Homélie de la Présentation de Jésus au Temple
Comme Syméon, nous sommes venus à l’Église nous aussi, poussés par l’Esprit. En effet, quelles que soient les raisons immédiates qui nous ont amenés ici – l’habitude, la crainte d’une punition, le désir d’un apaisement, le fait d’être le prêtre prévu pour célébrer, etc. – si nous cherchons ce qui fait le fond de notre venue, non pas simplement ce qui fait que nous sommes venus aujourd’hui, mais la raison pour laquelle nous venons à l’église, la raison pour laquelle nous y revenons, nous trouvons en nous une attente et l’église est le lieu où nous croyons en trouver la réponse.
D’ailleurs, nos déplacements sont toujours une quête, l’espoir d’être satisfaits. Nous allons au travail pour nous y accomplir et gagner notre vie, nous allons faire nos courses pour nourrir nos corps, nous partons en vacances pour y trouver la paix et la joie. Notre venue à l’église s’inscrit dans cette quête universelle mais elle sort du rang en la transfigurant ; car, quand nous entrons ici, nous en attendons non seulement quelque chose de plus mais quelque chose qui illumine tout le reste de notre réalité. Il y a en nous davantage qu’un désir d’être nourri, un désir d’être épanoui, un désir d’être en paix. Il y a un désir plus profond encore : nous voulons voir la lumière de notre salut, rencontrer Dieu lui-même face à face, nous voulons aimer et être aimés par notre créateur, nous voulons que le ciel se déchire et réponde à notre appel.
Si souvent nous nous sommes ennuyés sur ces chaises, nous y avons écouté les discours de prêtres qui ne sont pas plus avancés que nous, nous nous sommes approchés pour communier sans bien nous souvenir que le Christ lui-même venait alors nous rencontrer et, dans l’ennui, nous nous sommes parfois demandé ce qui nous poussait à revenir dimanche après dimanche. Certains – ne voyant là que de faibles succédanés pour combler une attente bien plus grande ou renonçant à cette attente même car elle leur semblait irréalisable – ont cessé d’y venir, leurs chaises sont demeurées vides comme signe de ce qui restait en eux peut-être malgré eux du désir de Dieu et d’une soif inassouvie.

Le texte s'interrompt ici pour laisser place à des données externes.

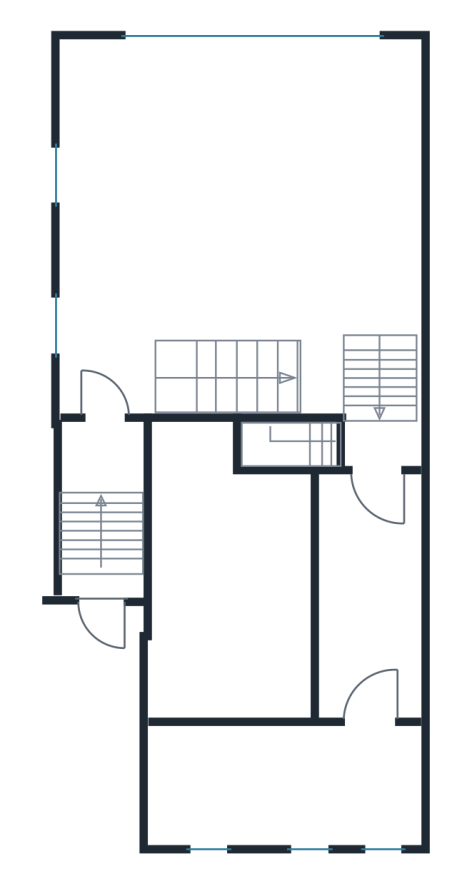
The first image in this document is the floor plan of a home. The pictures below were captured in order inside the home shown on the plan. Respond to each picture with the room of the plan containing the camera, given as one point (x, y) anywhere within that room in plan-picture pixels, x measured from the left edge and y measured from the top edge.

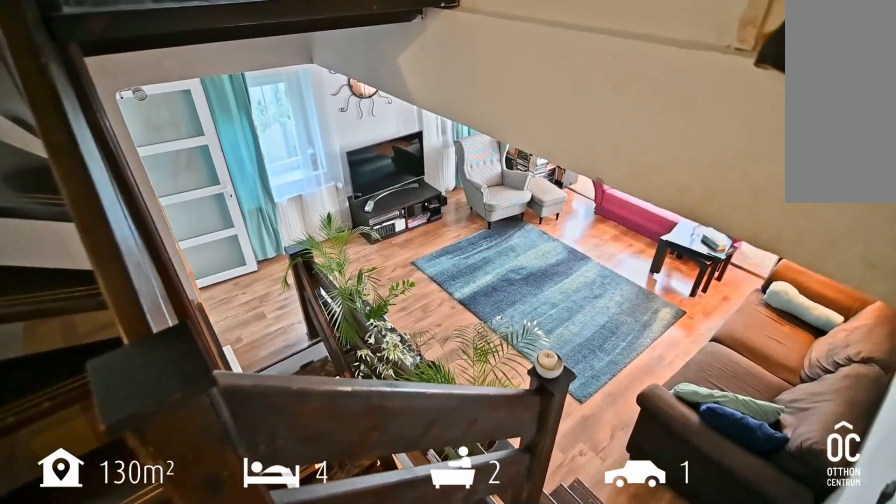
(382, 419)
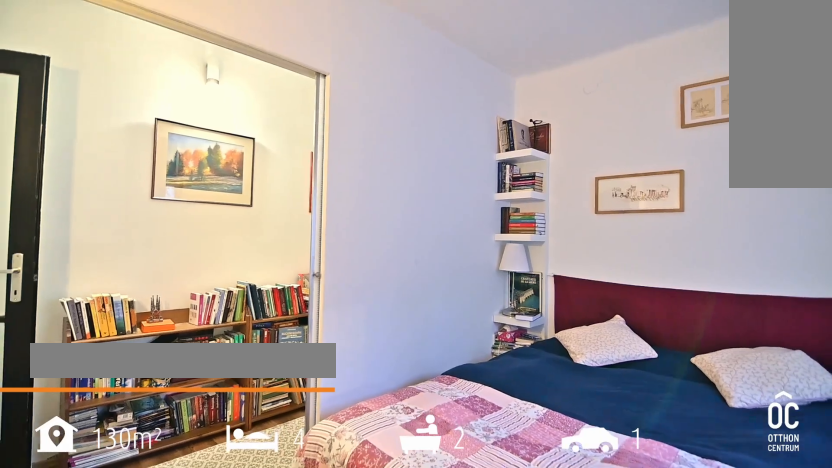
(237, 590)
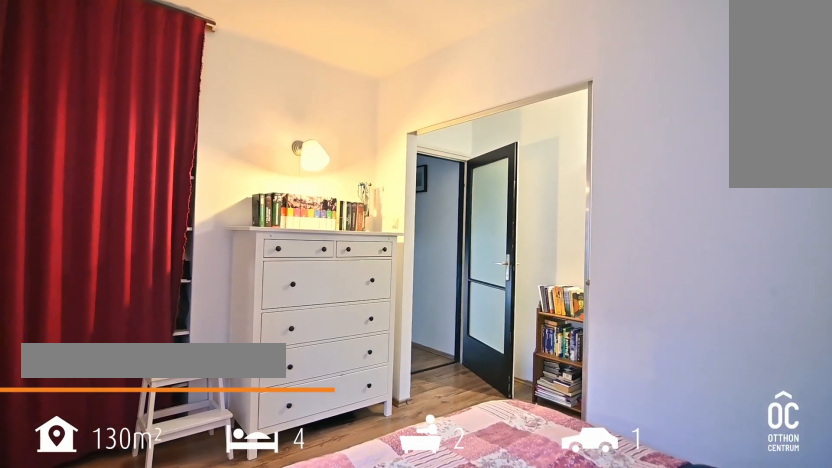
(237, 590)
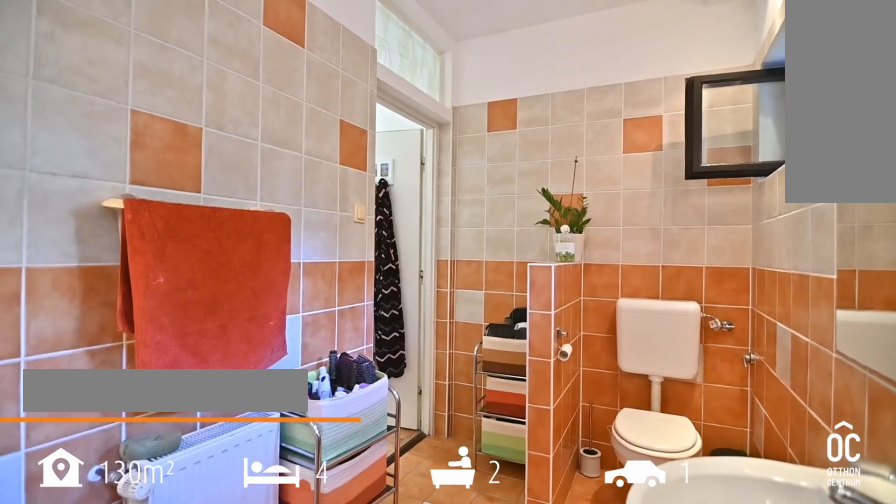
(288, 788)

Pour nous qui sommes là, nous avons comme Syméon été entraînés par cette attente, car elle était habitée d’une promesse : nous ne verrons pas la mort avant le Christ, le Messie du Seigneur. Notre espérance est là : Dieu nous a promis que quelque chose adviendrait, advient déjà et que cela se passe en notre église. Cependant, au lieu qu’elle la remplisse, la promesse creuse notre attente. Syméon est de ceux qui ont laissé ce désir s’approfondir en eux. Il n’appartient qu’à Dieu de donner la lumière au jour de sa venue. L’œuvre liturgique qui s’accomplit à l’église ne commence pas par combler notre attente mais la creuse avant tout. Les prières prononcées, les chants, le silence, la parole que je prononce ici, rien de cela ne vise en premier à emplir le cœur de ceux qui viennent. En ceci, la messe diffère du spectacle. Nous attendons du spectacle qu’il nous émerveille, qu’il soit beau et que nous le quittions le cœur content et plein d’une nourriture qui nous portera dans la suite des jours. Nous ressortons souvent de l’église sur notre faim, et le malheur n’est pas que nous quittions ce lieu sans être remplis mais que nous en ressortions sans être encore plus profondément affamés.
Il nous faut désirer davantage car Dieu seul comble et il ouvre la faim avant de la rassasier de lui. Comme Syméon porteur d’une promesse et poussé par l’Esprit au Temple, nous reconnaîtrons le Christ qui vient à nous si nous laissons avant tout notre espérance s’approfondir, si notre attente s’accroît, si, venus porteurs d’un désir sommaire voire superficiel, nous n’attendons pas d’être repus à ce niveau-là mais laissons le Seigneur le transformer en un désir essentiel, faire en sorte que nous ne soyons plus capables d’avancer d’un pas sans lui, si venir près de lui nous devient plus nécessaire que la respiration. C’est une telle soif qui pousse aujourd’hui Syméon au Temple et c’est elle qui lui fait reconnaître en un bébé vagissant dans les bras de ses parents la source qui peut la combler.
Dieu nous a fait une promesse. Il vient. Il vient ici. Il vient maintenant. Nous ne verrons pas la mort avant de l’avoir contemplé dans son corps et dans son sang. Que cette promesse creuse en nous l’espérance qui nous fera attendre l’accomplissement de Dieu seul à l’heure qu’il a choisie. Amen.